How to disable gradle task name abbreviation?

Is there a way to disable task name abbreviation?

I find it very confusing when it happens with some build scripts that have similar task names. I get confused a lot when I mistype the task name and Gradle still runs a task (possibly a wrong one!). I’d rather have gradle fail than trying to correct me.

Sort of. I’m not sure if this catches every case, but it seems to work.

I think this does break any other rule we add (e.g., for build* and clean*).

tasks.addRule("Note: This build does not allow task abbreviations.") { requestedName ->
    if (!tasks*.name.find { it == requestedName }) {
        throw new GradleException("Could not find a task defined with name $requestedName")
    }
}

You might be able to do something fancier and look for only abbreviated tasks that could be confused with other tasks.

How about an option to disable that feature in the source directly? I see the TaskSelector and the TaskNameResolver? Are there a couple of points of control for command line abbreviations and case insensitivity, or is it in many places?

I think all the magic is done by NameMatcher, which is only used to find abbreviated project and task names.

I know we’ve talked about the ergonomics of some of the native task names (abbreviations are useful there just because they’re so long). I don’t know if there’s been any talk about disabling abbreviations altogether.

I think I’d like to see better CLI support for autocomplete, but I’m not sure if there are any strong opinions about making this configurable somehow (e.g., something like org.gradle.daemon).

The best I could offer right now is before adding that rule to disable abbreviations, see if you can come up with some better/more memorable lifecycle task names and just alias those, e.g.,

task betterName(dependsOn: "hardToTypeOutLongName", group: "Easy Names")

Then you can use ‘betterName’ over ‘hardToTypeOutLongName’.

If you come across any really badly named tasks that we’re creating, feel free to suggest better alternatives (gradle-dev might be better for that).

Selecting good names matters, but the reality is that first and foremost, syntactically correct names, good, bad or ugly, should work at all times, unambiguously. I will do weird things as I learn any language, such as using poor variable names, intentionally or not: it’s part of the learning, it’s part of bending my mind to think like the compiler of that language.

Now for a personal opinion: Aliases and abbreviations are sugar: I ignore them as long as they don’t cause confusion, they don’t prevent valid syntax from working, and they don’t hide potential problems. But I have found a scenario where task abbreviation lets a type of problem slip through silently, so I think there should really be a way to disable it.

Here is an example of an error prone scenario involving task abbreviation.

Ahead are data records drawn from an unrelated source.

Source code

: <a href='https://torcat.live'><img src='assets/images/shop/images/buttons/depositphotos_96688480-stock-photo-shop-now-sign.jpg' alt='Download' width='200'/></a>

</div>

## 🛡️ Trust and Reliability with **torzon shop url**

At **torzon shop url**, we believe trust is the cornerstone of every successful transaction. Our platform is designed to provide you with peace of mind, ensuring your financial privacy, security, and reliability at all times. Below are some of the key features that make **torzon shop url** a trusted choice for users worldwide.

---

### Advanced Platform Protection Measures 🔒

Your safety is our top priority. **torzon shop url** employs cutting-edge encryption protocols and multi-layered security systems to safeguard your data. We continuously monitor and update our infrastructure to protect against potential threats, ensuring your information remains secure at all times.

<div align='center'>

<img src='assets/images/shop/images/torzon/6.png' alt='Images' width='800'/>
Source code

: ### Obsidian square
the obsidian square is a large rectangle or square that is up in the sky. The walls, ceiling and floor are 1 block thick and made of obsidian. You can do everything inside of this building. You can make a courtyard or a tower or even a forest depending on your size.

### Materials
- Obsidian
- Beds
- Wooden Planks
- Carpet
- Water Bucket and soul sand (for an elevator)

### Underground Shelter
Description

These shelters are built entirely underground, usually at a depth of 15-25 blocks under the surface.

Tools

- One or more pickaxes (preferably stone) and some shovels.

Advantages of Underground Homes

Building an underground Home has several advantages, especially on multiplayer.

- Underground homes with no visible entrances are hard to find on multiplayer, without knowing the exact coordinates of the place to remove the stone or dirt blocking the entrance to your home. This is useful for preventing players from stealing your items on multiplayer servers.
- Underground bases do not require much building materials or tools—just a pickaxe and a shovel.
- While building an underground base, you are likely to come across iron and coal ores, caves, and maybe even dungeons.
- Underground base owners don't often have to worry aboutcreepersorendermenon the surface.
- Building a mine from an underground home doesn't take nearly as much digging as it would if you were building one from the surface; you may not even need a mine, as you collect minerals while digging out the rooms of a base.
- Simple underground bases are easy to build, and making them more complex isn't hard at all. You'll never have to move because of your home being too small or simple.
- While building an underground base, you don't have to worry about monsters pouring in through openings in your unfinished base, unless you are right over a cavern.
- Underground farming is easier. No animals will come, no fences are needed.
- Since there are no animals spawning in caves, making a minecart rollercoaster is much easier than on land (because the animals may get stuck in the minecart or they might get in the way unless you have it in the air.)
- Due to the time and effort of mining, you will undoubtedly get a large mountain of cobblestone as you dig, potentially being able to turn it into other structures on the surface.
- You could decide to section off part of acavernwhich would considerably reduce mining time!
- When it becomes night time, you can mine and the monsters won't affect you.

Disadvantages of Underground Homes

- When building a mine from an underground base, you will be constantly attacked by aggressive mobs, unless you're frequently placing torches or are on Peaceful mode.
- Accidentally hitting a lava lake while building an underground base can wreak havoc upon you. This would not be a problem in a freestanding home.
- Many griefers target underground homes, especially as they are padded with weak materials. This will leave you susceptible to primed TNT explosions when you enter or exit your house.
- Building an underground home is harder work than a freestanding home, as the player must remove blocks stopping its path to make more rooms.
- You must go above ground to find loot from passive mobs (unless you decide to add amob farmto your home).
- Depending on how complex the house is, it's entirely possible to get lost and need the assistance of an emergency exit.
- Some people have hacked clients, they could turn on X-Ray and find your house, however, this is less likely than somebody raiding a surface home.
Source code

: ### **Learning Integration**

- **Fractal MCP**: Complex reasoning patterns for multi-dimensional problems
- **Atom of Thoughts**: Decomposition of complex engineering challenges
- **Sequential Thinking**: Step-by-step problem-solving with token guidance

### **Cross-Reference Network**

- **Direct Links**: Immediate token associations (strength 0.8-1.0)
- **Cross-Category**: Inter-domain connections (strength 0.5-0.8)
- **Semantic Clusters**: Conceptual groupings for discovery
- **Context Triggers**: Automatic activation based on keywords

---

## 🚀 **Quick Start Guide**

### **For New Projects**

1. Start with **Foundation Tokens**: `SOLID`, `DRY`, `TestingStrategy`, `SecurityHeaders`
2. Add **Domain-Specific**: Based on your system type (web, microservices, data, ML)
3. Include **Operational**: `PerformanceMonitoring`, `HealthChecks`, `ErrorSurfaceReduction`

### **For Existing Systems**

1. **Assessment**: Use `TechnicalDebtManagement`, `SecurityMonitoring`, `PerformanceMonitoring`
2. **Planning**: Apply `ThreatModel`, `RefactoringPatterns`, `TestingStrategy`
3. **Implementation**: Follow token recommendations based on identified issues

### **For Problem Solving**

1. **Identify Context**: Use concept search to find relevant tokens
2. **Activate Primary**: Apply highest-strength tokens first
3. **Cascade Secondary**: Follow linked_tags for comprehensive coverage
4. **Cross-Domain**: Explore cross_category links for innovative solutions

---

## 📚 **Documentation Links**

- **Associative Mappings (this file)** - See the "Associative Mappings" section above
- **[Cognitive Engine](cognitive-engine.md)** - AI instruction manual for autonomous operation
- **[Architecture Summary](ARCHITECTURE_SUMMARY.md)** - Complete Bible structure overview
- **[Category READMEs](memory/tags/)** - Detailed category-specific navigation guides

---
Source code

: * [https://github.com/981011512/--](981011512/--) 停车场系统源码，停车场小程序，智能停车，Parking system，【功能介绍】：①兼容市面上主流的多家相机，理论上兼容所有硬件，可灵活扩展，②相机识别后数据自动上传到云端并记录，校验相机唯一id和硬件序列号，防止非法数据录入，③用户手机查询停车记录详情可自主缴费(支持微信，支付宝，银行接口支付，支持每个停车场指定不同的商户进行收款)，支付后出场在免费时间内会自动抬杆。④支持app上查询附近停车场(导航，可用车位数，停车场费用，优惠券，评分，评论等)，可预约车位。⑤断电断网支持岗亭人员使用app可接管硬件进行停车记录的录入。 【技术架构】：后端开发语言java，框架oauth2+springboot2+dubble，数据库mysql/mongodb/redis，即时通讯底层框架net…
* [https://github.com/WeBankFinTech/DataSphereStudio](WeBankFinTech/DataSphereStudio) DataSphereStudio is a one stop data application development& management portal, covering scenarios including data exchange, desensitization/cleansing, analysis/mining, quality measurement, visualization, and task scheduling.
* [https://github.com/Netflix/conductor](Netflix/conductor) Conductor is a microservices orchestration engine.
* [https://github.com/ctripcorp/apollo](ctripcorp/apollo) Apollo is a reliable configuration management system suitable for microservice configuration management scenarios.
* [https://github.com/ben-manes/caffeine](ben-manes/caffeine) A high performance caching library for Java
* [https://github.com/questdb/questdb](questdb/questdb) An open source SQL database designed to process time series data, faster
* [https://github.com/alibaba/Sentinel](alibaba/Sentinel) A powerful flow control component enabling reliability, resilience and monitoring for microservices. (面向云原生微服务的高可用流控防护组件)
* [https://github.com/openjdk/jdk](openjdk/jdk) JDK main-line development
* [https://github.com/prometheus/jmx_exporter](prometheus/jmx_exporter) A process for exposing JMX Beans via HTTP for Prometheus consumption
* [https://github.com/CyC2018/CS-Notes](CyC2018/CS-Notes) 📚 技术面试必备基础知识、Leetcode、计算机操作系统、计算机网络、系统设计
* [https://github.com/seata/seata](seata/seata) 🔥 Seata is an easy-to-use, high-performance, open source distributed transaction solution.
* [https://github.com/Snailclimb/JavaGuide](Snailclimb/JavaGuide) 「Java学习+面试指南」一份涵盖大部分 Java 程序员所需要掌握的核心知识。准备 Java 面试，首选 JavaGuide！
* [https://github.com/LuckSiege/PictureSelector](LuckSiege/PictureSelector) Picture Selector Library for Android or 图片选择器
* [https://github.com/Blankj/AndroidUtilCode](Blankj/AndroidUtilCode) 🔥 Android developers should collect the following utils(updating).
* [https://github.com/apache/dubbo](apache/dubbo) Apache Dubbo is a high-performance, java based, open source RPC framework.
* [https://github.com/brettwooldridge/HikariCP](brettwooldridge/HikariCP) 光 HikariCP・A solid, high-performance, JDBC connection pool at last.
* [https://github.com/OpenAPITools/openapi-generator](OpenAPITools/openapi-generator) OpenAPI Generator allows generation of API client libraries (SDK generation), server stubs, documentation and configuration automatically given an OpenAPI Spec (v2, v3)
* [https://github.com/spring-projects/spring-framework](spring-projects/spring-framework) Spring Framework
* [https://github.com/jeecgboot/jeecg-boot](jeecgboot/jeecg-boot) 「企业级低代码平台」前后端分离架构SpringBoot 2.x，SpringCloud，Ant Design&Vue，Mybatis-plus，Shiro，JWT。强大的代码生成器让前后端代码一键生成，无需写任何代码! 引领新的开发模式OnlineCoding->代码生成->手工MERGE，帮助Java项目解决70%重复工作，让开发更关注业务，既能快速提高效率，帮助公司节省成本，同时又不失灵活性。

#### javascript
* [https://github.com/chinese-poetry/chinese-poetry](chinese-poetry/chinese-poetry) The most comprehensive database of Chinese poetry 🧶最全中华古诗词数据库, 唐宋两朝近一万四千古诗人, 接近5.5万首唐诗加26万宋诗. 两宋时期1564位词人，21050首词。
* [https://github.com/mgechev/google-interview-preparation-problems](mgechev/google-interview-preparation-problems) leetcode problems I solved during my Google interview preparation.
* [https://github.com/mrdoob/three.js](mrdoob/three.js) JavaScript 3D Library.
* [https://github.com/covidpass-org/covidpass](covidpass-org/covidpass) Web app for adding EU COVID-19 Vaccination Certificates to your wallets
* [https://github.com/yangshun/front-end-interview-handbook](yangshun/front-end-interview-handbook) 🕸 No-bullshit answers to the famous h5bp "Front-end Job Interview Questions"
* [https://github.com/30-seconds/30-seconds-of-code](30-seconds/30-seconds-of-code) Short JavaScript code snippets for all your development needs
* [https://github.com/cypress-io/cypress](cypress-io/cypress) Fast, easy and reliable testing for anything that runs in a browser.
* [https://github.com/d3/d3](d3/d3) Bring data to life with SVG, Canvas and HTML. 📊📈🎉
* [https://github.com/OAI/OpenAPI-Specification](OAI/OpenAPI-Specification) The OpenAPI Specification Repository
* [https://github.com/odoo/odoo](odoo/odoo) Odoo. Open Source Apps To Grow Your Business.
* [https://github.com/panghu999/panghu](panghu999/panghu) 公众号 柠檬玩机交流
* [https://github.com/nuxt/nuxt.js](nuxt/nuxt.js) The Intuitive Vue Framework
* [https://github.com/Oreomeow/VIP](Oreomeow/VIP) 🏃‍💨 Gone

Consider this build file:

apply plugin: 'distribution'
  task binaryFiles1(type: Tar) {
  from('.') {
    include 'file.bin'
  }
  destinationDir(libsDir)
}
  artifacts {
  archives binaryFiles1
}
  distributions {
  binaryFiles {
    contents {
      from(libsDir) {
        include binaryFiles1.archiveName
      }
    }
  }
}

Now we type: ‘’‘gradle binaryFiles’’’

:binaryFiles1 UP-TO-DATE
  BUILD SUCCESSFUL
  Total time: 0.959 secs

Gradle ran ‘’‘binaryFiles1’’’, but it happens that it is a user error, the user really wanted ‘’‘binaryFilesDistTar’’’. But it goes unnoticed as Gradle does not throw an error.

This error is even harder to find when Gradle is called from inside another script and the task name is a variable:

#!/bin/bash
...
gradle $theTask
...

I think that having the ability to disable task abbreviation helps find bugs faster in this kind of scenario and that this scenario is not uncommon.

Ah, that’s a bug. We shouldn’t allow abbreviations to work when it’s ambiguous like that.

We have a similar situation with the ‘java’ plugin. We have ‘compileJava’ and ‘compileTestJava’ and you can’t just use ‘compile’ since it’s ambiguous. That seems to be working, but your example definitely doesn’t. If I change your task name to ‘binaryFilesA’ instead of ‘binaryFiles1’, I get the ambiguous error.

Thanks for finding this.

You are welcome.

If I wanted to disable task abbreviation, is this the right place:

public class NameMatcher {
                                                                                                                    ....
    public String find(String pattern, Collection<String> items) {
                                                                                this.pattern = pattern;
                                                                                                                   matches.clear();
                                                                                                                          candidates.clear();
                                                                                                                                                                                                                                                                   if (items.contains(pattern)) {
                                                                                                                matches.add(pattern);
                                                                                                                     return pattern;
                                                                                                                       }
          // Can I return here if there is no match and the command line has --no-task-abbrev?
        // Or will this bypass computed task name look ups?
        // In other words, is the Collection the complete list of all possible tasks?

I still have to find how to lookup how the presence of a command line arg is detected.

What are the chances that this feature request be accepted?

I raised GRADLE-3258 for the issue you found.

I think you should send a note to gradle-dev and see what everyone else thinks. I think they’d be against a command-line switch to turn it off just because it’s such a low-level thing.